[Records excerpted from a collection]
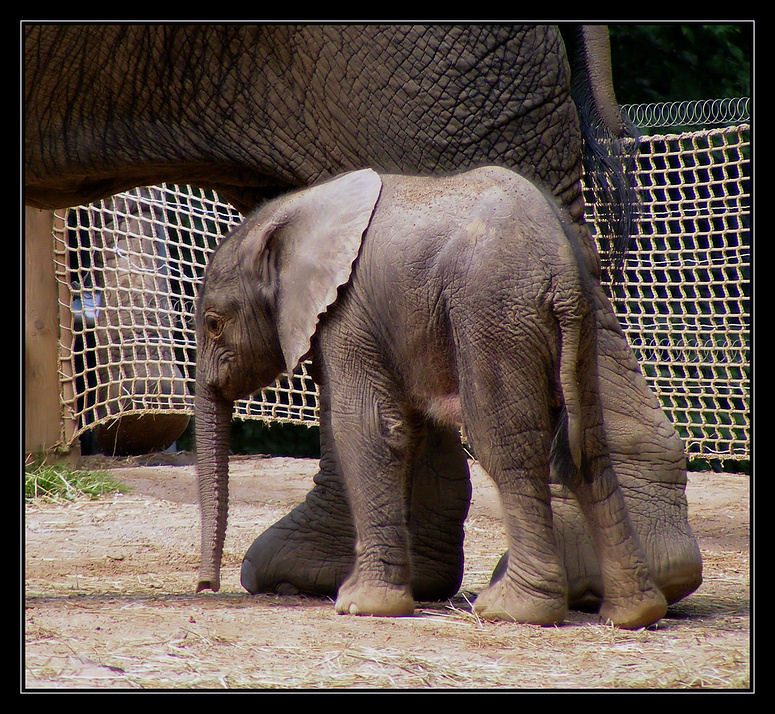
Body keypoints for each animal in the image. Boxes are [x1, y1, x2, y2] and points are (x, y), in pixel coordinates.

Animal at [194, 164, 668, 624]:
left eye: (215, 324)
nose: (205, 588)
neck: (296, 211)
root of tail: (561, 272)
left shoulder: (349, 311)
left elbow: (366, 427)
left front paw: (361, 606)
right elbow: (403, 430)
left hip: (493, 313)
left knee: (506, 446)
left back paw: (513, 610)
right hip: (582, 320)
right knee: (588, 448)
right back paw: (634, 613)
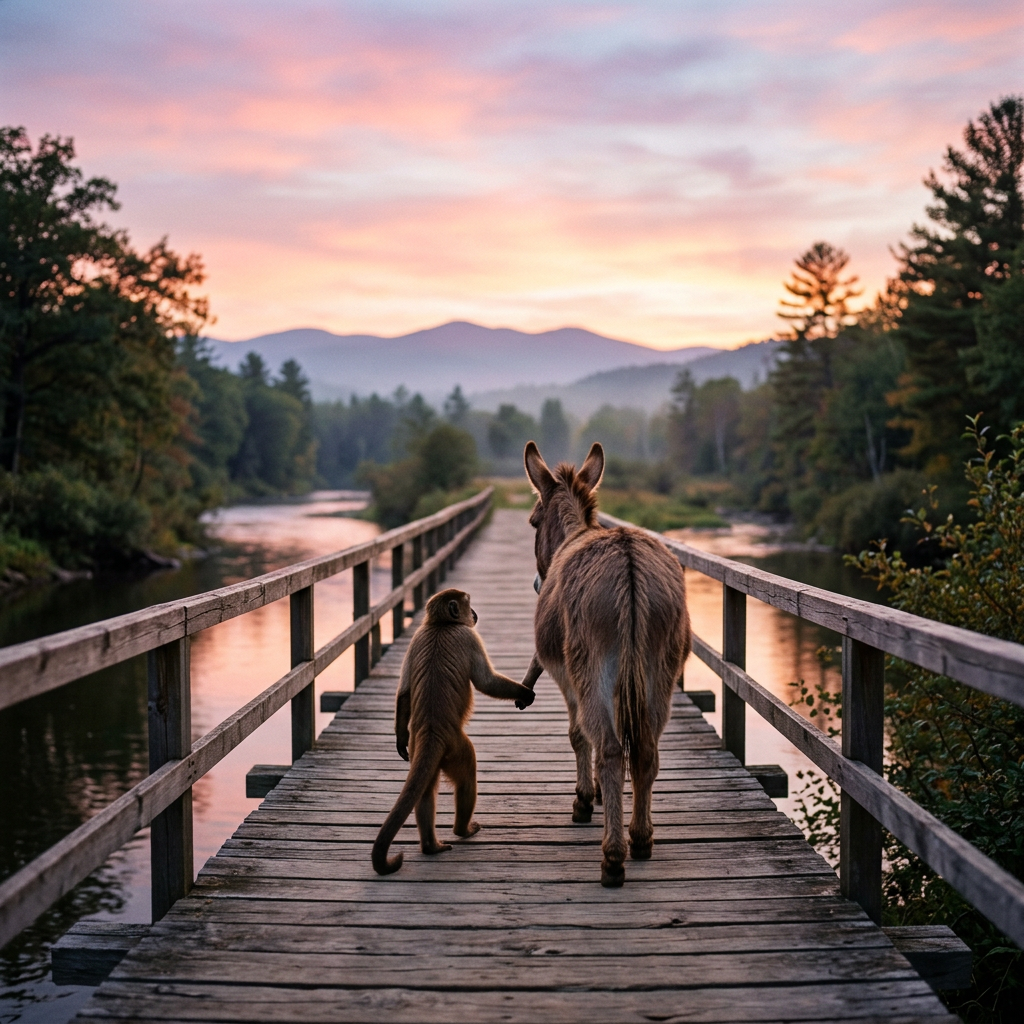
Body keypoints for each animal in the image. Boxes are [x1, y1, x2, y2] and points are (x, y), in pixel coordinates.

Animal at [372, 588, 537, 875]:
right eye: (468, 606)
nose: (474, 613)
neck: (440, 625)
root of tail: (431, 732)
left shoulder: (416, 637)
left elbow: (404, 693)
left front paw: (399, 740)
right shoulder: (467, 636)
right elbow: (486, 681)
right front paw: (525, 694)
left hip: (423, 747)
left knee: (425, 790)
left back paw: (430, 846)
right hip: (456, 745)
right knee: (467, 776)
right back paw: (462, 830)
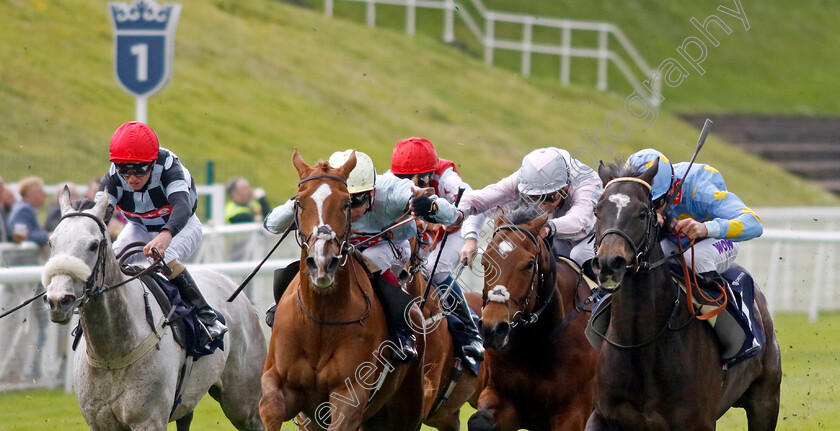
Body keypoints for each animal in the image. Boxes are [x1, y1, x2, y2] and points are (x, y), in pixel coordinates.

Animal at [43, 191, 266, 430]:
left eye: (93, 245)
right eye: (51, 242)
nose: (58, 300)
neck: (112, 352)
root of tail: (232, 283)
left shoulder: (149, 420)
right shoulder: (100, 423)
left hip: (244, 404)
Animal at [260, 149, 434, 431]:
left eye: (345, 203)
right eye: (299, 203)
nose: (322, 262)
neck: (320, 320)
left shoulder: (348, 397)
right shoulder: (279, 384)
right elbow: (271, 407)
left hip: (405, 409)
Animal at [470, 208, 600, 430]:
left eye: (530, 264)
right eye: (485, 261)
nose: (492, 329)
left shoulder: (574, 411)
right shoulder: (502, 397)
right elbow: (480, 419)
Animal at [588, 160, 784, 430]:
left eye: (642, 213)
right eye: (597, 211)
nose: (609, 263)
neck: (642, 344)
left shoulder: (698, 421)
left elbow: (747, 217)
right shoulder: (602, 414)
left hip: (766, 400)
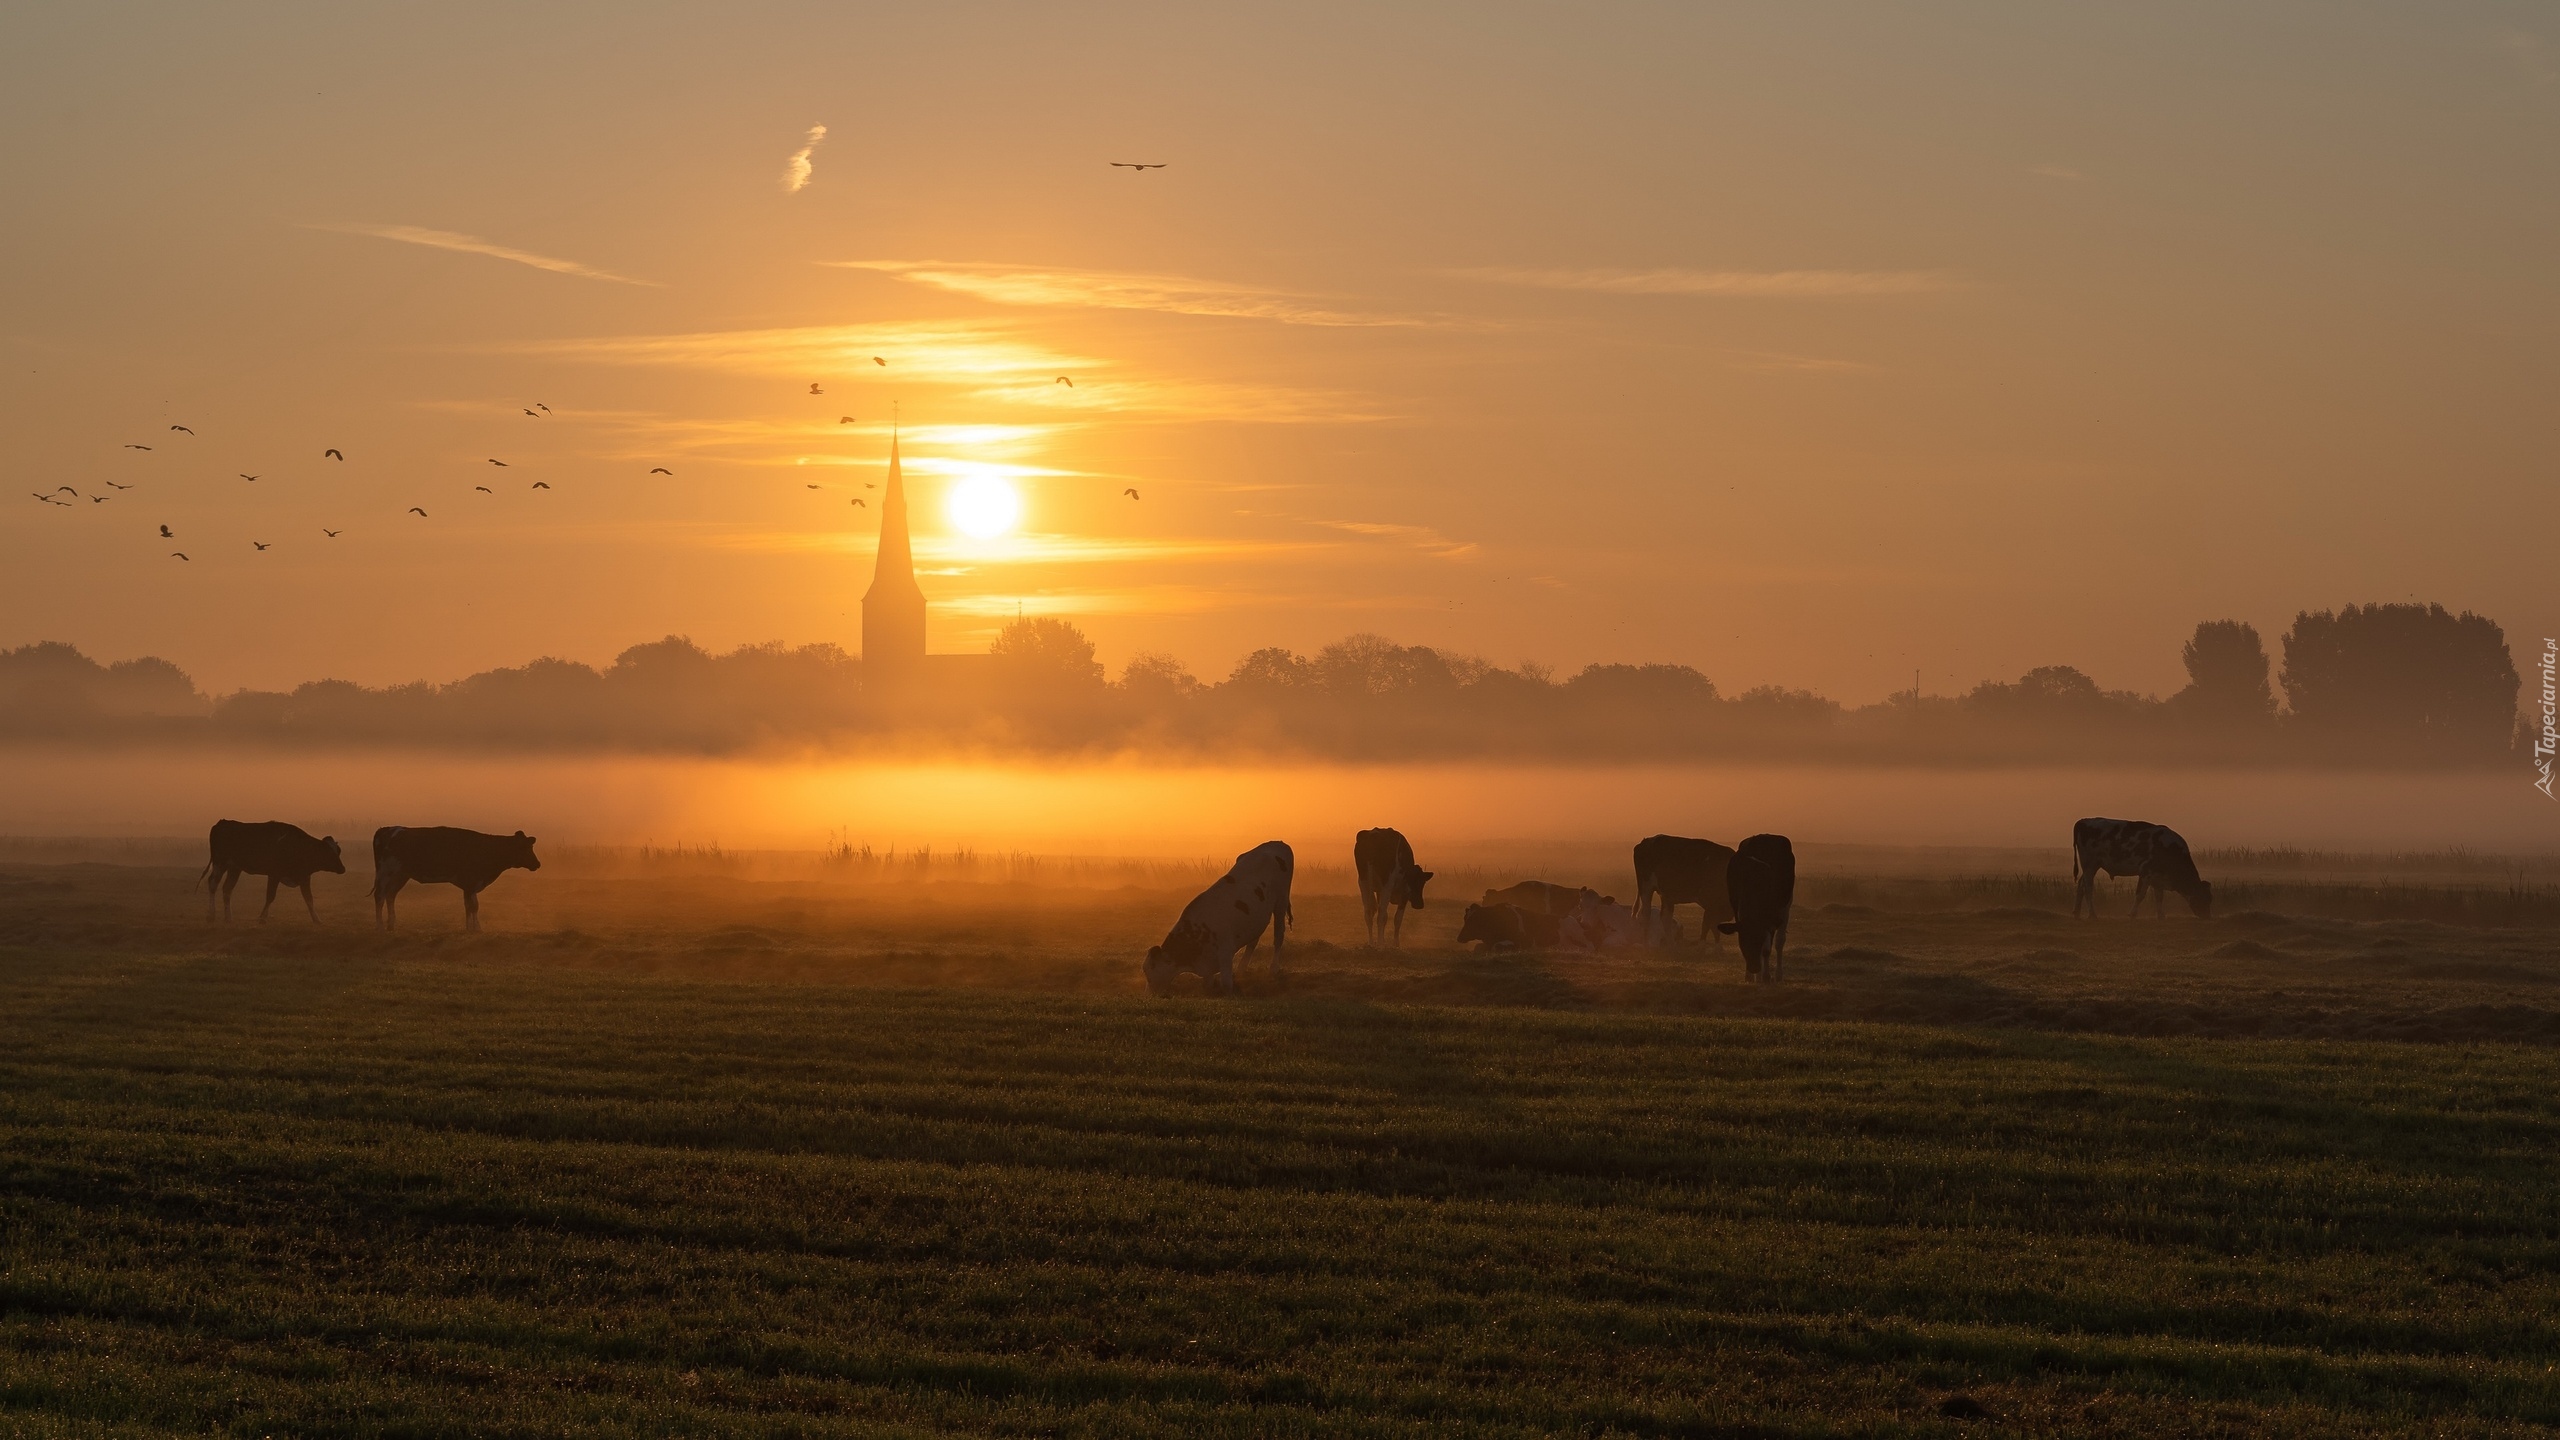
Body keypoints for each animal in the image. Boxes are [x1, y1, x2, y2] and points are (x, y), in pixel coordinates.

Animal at [200, 819, 345, 917]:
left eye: (338, 851)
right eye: (329, 853)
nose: (342, 868)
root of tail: (222, 823)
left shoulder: (304, 876)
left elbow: (309, 898)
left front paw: (317, 920)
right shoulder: (274, 874)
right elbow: (270, 896)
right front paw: (262, 918)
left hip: (234, 868)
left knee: (227, 889)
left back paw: (228, 917)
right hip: (220, 863)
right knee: (212, 884)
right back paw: (211, 915)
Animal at [371, 819, 540, 932]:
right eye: (526, 848)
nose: (537, 864)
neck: (488, 848)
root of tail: (386, 829)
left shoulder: (470, 885)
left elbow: (470, 906)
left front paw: (469, 928)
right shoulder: (471, 882)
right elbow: (473, 906)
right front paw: (476, 929)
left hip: (400, 875)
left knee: (390, 895)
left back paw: (391, 924)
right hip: (386, 872)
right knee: (380, 896)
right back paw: (379, 926)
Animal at [1146, 835, 1290, 994]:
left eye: (1150, 971)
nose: (1151, 993)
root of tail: (1277, 843)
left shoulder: (1225, 952)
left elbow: (1226, 984)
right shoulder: (1207, 963)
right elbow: (1207, 983)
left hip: (1281, 900)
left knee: (1278, 935)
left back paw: (1273, 969)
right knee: (1253, 940)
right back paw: (1242, 969)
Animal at [1720, 825, 1802, 978]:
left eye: (1758, 940)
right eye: (1743, 942)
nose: (1754, 968)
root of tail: (1766, 835)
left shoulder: (1769, 917)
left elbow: (1766, 949)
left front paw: (1764, 976)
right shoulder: (1736, 908)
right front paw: (1750, 976)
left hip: (1785, 905)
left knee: (1779, 941)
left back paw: (1778, 974)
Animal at [2068, 814, 2211, 912]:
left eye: (2210, 898)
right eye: (2203, 897)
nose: (2207, 916)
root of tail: (2084, 820)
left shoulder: (2157, 877)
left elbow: (2159, 897)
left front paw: (2161, 916)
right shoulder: (2145, 872)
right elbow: (2140, 895)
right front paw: (2132, 914)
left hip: (2091, 866)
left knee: (2081, 885)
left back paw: (2077, 912)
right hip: (2089, 864)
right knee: (2088, 888)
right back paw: (2092, 914)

Work task: Leave out the pictures; repeat the data exactly.

Completed exercise:
Body keypoints for each animal in the image. Boxes are [x1, y1, x2, y2] and points are (x, y), in pixel coordinates.

Animal at [194, 164, 668, 624]:
left eye: (215, 324)
nose: (205, 588)
neck: (296, 211)
root of tail: (561, 272)
left shoulder: (349, 311)
left elbow: (366, 427)
left front paw: (361, 606)
right elbow: (403, 430)
left hip: (493, 313)
left knee: (506, 446)
left back paw: (513, 610)
right hip: (582, 320)
right knee: (588, 448)
right back paw: (634, 613)
Body keypoints for each animal in the image. Boxes are [x1, y1, x2, y2] and points are (x, y), in pixel coordinates.

Animal at [372, 588, 537, 875]:
right eye: (468, 606)
nose: (474, 613)
neck: (440, 625)
root of tail: (431, 732)
left shoulder: (416, 637)
left elbow: (404, 693)
left front paw: (399, 740)
right shoulder: (467, 636)
right elbow: (486, 681)
right front paw: (525, 694)
left hip: (423, 747)
left knee: (425, 790)
left back paw: (430, 846)
right hip: (456, 745)
right knee: (467, 776)
right back paw: (462, 830)
Body keypoints for each animal in the image. Boxes are [x1, y1, x2, y2] and points are (x, y), in pixel coordinates.

Animal at [43, 191, 266, 430]:
left eye: (93, 245)
right eye: (51, 242)
nose: (58, 300)
neck: (112, 352)
root of tail: (232, 283)
left shoulder: (149, 420)
right shoulder: (100, 423)
left hip: (244, 404)
Animal at [260, 149, 434, 431]:
left eye: (345, 203)
right eye: (299, 203)
nose: (322, 262)
neck: (320, 320)
left shoulder: (348, 397)
right shoulder: (279, 384)
right elbow: (271, 407)
left hip: (405, 409)
Animal at [470, 208, 600, 430]:
left eye: (530, 264)
right eye: (485, 261)
nose: (492, 329)
left shoulder: (574, 411)
right shoulder: (502, 397)
right elbow: (480, 419)
Animal at [588, 160, 784, 430]:
left eye: (642, 213)
right eye: (597, 211)
nose: (609, 263)
neck: (642, 344)
left shoulder: (698, 421)
left elbow: (747, 217)
right shoulder: (602, 414)
left hip: (766, 400)
Body keypoints for each animal in the image. Boxes are [x1, y1, x2, y2] and points are (x, y), in pixel coordinates.

Animal at [200, 819, 345, 917]:
left eye: (338, 851)
right eye: (329, 853)
nose: (342, 868)
root of tail: (222, 823)
left shoulder: (304, 876)
left elbow: (309, 898)
left front paw: (317, 920)
right shoulder: (274, 874)
right elbow: (270, 896)
right front paw: (262, 918)
left hip: (234, 868)
left knee: (227, 889)
left back paw: (228, 917)
right hip: (220, 863)
right knee: (212, 884)
right back paw: (211, 915)
Animal at [371, 819, 540, 932]:
right eye: (526, 848)
nose: (537, 864)
neck: (488, 848)
root of tail: (386, 829)
left shoulder: (470, 885)
left elbow: (470, 906)
left front paw: (469, 928)
right shoulder: (471, 882)
right elbow: (473, 906)
right front paw: (476, 929)
left hip: (400, 875)
left knee: (390, 895)
left back paw: (391, 924)
right hip: (386, 872)
right knee: (380, 896)
right back paw: (379, 926)
Animal at [1146, 835, 1290, 994]:
left eye: (1150, 971)
nose: (1151, 993)
root of tail: (1277, 843)
left shoulder: (1225, 952)
left elbow: (1226, 984)
right shoulder: (1207, 963)
right elbow: (1207, 983)
left hip: (1281, 900)
left knee: (1278, 935)
left back paw: (1273, 969)
right knee: (1253, 940)
right back paw: (1242, 969)
Animal at [1720, 825, 1802, 978]:
left eye: (1758, 940)
right eye: (1743, 942)
nose: (1754, 968)
root of tail: (1766, 835)
left shoulder: (1769, 917)
left elbow: (1766, 949)
left front paw: (1764, 976)
right shoulder: (1736, 908)
right front paw: (1750, 976)
left hip: (1785, 905)
left knee: (1779, 941)
left back paw: (1778, 974)
Animal at [2068, 814, 2211, 912]:
left eye: (2210, 898)
right eye: (2203, 897)
nose: (2207, 916)
root of tail: (2084, 820)
left shoulder: (2157, 877)
left elbow: (2159, 897)
left front paw: (2161, 916)
right shoulder: (2145, 872)
right elbow: (2140, 895)
right front paw: (2132, 914)
left hip: (2091, 866)
left knee: (2081, 885)
left back paw: (2077, 912)
right hip: (2089, 864)
right knee: (2088, 888)
right back paw: (2092, 914)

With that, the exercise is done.